Eine Weile ging dennoch alles gut. Felten verklagte zwar Gott und die Welt wegen Behinderung seiner Forschung, aber auffälligerweise nicht Xerox. Zwischenzeitlich soll Deans Name angeblich sogar von Feltens Website verschwunden sein. Doch als im Juni mit einiger Zeitverzögerung auch in den USA die Verbindung zwischen Xerox und dem SDMI-Wettbewerb bekannt wurde, musste Dean seinen Hut nehmen und wurde entlassen.
Schlemmen und streamen für Felten
Womit bisher noch vier Kopierschutz-Technologien übrig bleiben, deren Hersteller sich mit Felten anlegen könnten, wenn sie es nur wollten. Bei der EFF macht man sich bereits auf alles gefasst und sammelt kräftig Geld für Feltens Prozess. Schwierigkeiten, zahlungskräftige Mitstreiter zu finden, gibt es offenbar keine. Mittwoch wird direkt nach Feltens Präsentation ein kleines Festessen der Unterstützer in einem noblen Washingtoner Restaurant stattfinden. Kostenpunkt: 250 Dollar pro Person, natürlich inclusive ordentlichem Spendenanteil. Am vergangenen Samstag war man bis auf 10 Plätze bereits ausgebucht.

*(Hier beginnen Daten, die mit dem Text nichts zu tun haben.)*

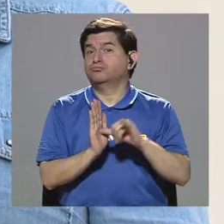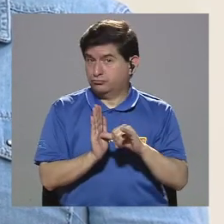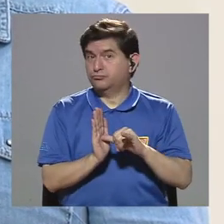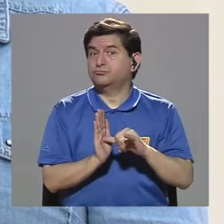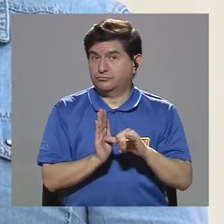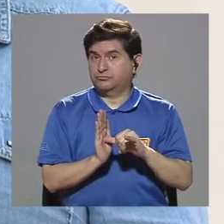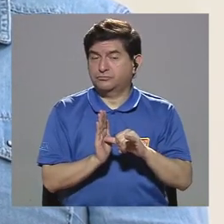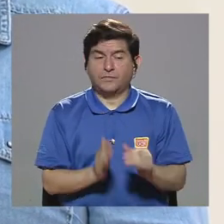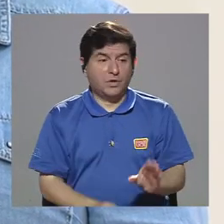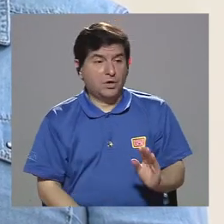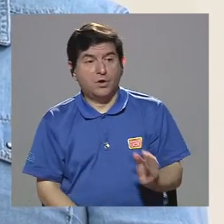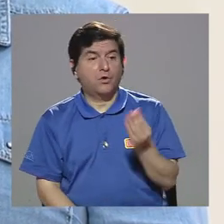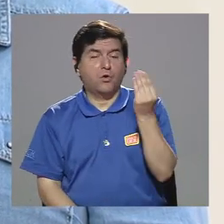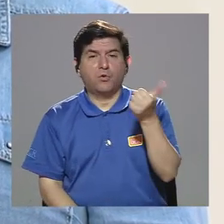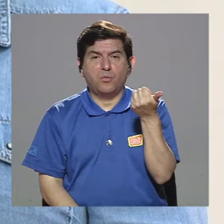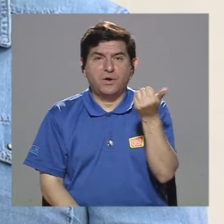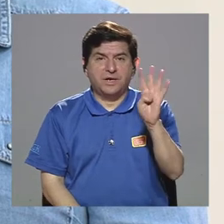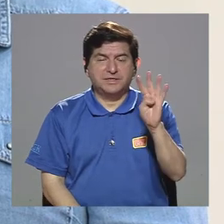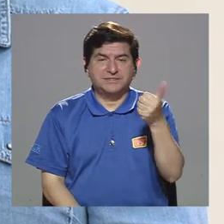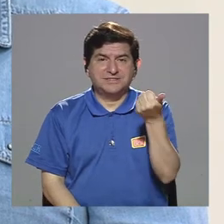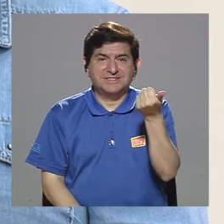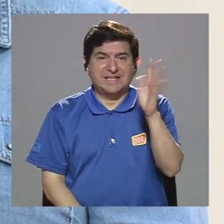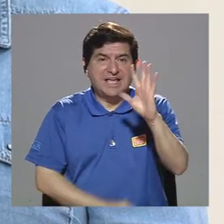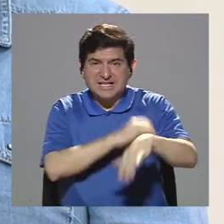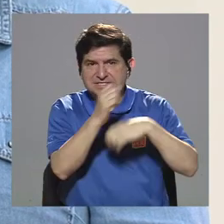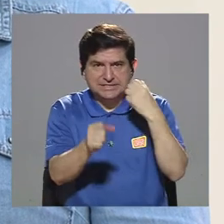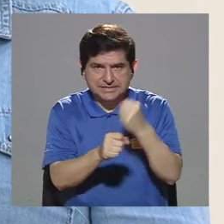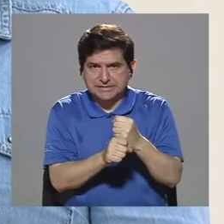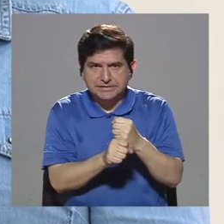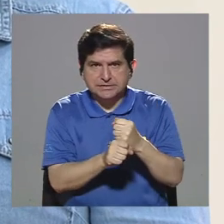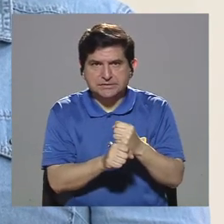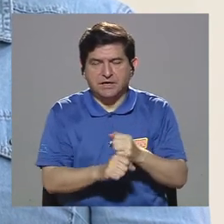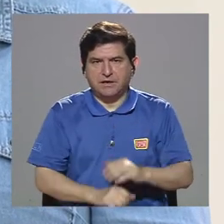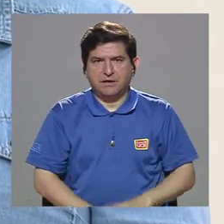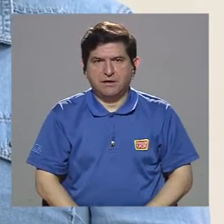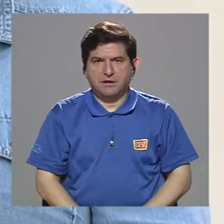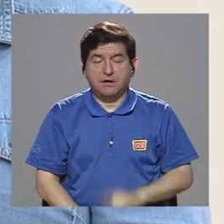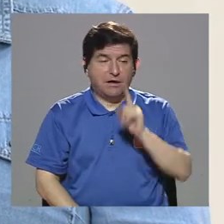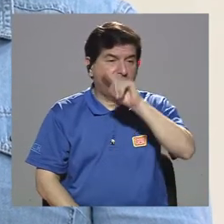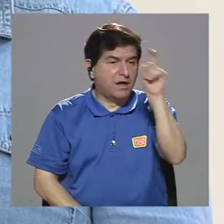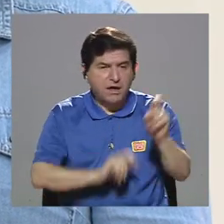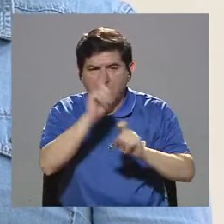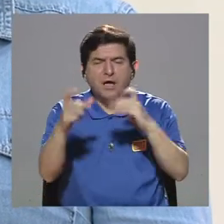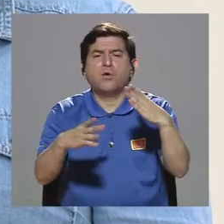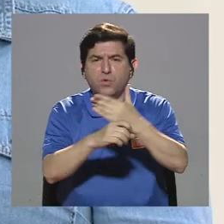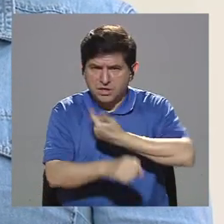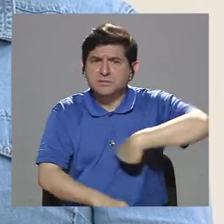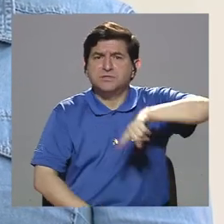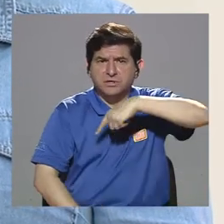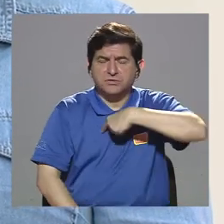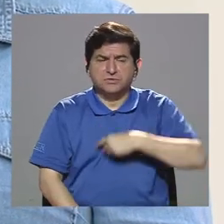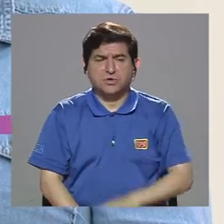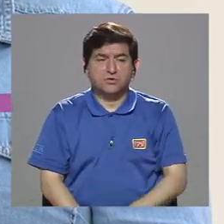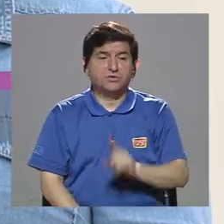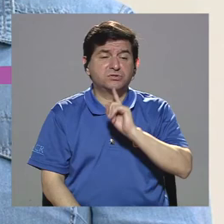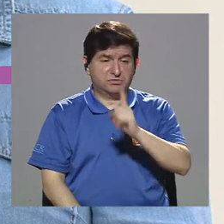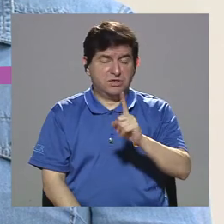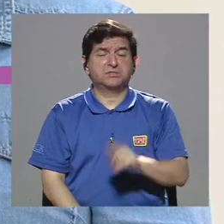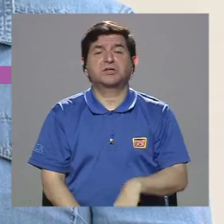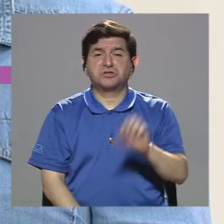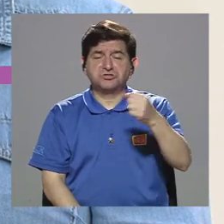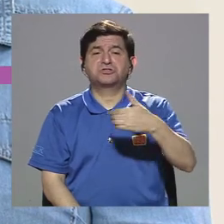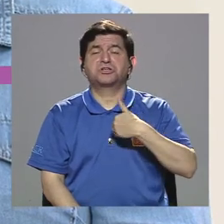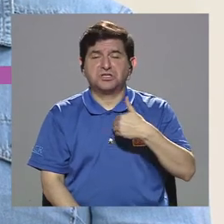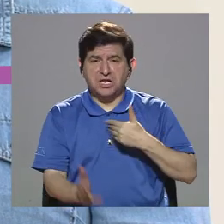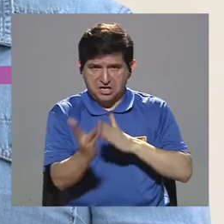incluso adolescentes de 14 y 15 en una encuesta que hicimos han afirmado que han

Wem das zu teuer oder schlicht zu weit weg ist, der kann sich immerhin am Live-Stream der Präsentation laben. Neben der obligatorischen RealVideo-Übertragung wird das Event auch im Open Source-Audioformat Ogg Vorbis um 18.00 Uhr Ortszeit (ET) live ins Netz übertragen. Feltens "Reading between the lines" erreicht uns dank Zeitverschiebung damit pünktlich um Mitternacht. Zwischen den Tagen, sozusagen.